TORONTO – A Twitter user takes to their timeline to tweet something nasty about the company they work for; after said tweet gains traction the user is fired from their job; the Internet reacts.
At the height of the social media takeover – in which our private lives are played out very publically through various online portals – these types of stories continue to be passed along, like old wives tales for the Internet-obsessed working generation.
But stories like these are far from fiction.
Each week there seems to be a new example of employers firing people as a consequence for the dirty laundry they chose to air out online.
Just this week, a daycare worker in Virginia was fired after posting pictures of some of the daycare children on Instagram, allegedly making fun of their appearances and speech difficulties.
And last week a Toronto-area resident, whose public request for a drug dealer to deliver some weed to his workplace went viral after York Regional Police retweeted the request, was fired from his job.
The Twitter pot plea story seemed to reignite the debate about employees being fired for what they say via social media, some arguing that the user didn’t physically commit a crime and, therefore, didn’t deserve to lose his job.
But, according to three employment law experts Global News spoke to, the user’s termination was not uncommon.
According to Christine Thomlinson, Partner at Rubin Thomlinson an employment law firm in Toronto, there are two common justifications for dismissal in cases like this – termination with, or without, cause.
“He could have been dismissed without cause, which really any employer has the ability to do provided they give the employee a severance package – absent any human rights issues,” explained Thomlinson.
“A cause termination, on the other hand, is a pretty high bar for an employer to meet to justify – because the person would not get a severance package.”
It is unclear in this case how the Twitter user was dismissed. Global News contacted Mr. Lube to get clarification on the Twitter user’s firing, however the company did not respond to request for comment.
But Thomlinson said these incidents are becoming increasingly common.
“Yes, there is free speech, but that should not be confused with workplace consequences.
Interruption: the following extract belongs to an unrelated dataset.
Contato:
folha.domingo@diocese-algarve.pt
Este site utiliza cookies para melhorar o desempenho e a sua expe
In other words, you can say what you want but it doesn’t mean that your employer can discipline you as a consequence of it,” cautioned Daniel Lublin, Toronto Employment Lawyer with the law firm Whitten & Lublin.
“If you express your views on Facebook, Twitter, or any other form of social media, and it conflicts with your employers interests, they may be able to fire you without pay.”
Both Thomlinson and Lublin agreed that firing an employee with cause is a very high standard for employers because it can be hard to prove that an employee’s actions were so terrible that they didn’t deserve compensation – but both noted that it can still happen.
It’s become common practice for employers to include social media clauses in employment contracts in order to outline the company’s expectations about employees’ social media use.
These clauses outline policies surrounding social media for both personal and professional use, including the disclosure of confidential company information, right down to suggesting employees add statements like, “Views or opinions do not reflect those of my employer,” to their social networking profiles.
Some social media clauses warn employees about publically identifying themselves as an employee of the company online – others forebode it altogether.
Thomlinson said it is incredibly important for employees to carefully read their employment contracts to be clear on their employer’s expectations when it comes to social media.
The employment law expert said these clauses are becoming increasingly popular in the workforce.
“Increasingly there are clear polices outlining social media and electronic communications about the extent to which, or how, an employee can reference their employer on social media,” said Thomlinson.
Even a positive message tweeted about the employer may not be appreciated, depending on the company, she noted.
The rise of social media has also drastically changed the way companies vet job candidates.
No longer will a well-written resume and a firm handshake seal your reputation with a prospective employer – many companies will at least execute a Google search on your name before hiring.
“The best advice I can give to those with online lives is to recognize that everyone is looking; every prospective employer these days is doing some sort of search on you to get a better sense of how you might represent their company, or brand,” said Joshua Karam, HR expert and Founding Director of Synchronize HR.
“You should recognize that what you put out there contributes to your personal brand.”
But Karam noted that this practice of vetting candidates on social media can be dangerous for employers because they may uncover information that really shouldn’t be factored into a hiring decision – personal information that wouldn’t come up in a job interview, for example.
Karam used the example of a personal friend whose young daughter suffers for leukemia, a personal matter that she is open about in her online life.
“Are you going to hire someone who is going to be off work because their child needs medical attention, and your benefit costs for your company are going to skyrocket? Maybe not,” said Karam.
“You now put your company at risk of discrimination simply by the power of Google.”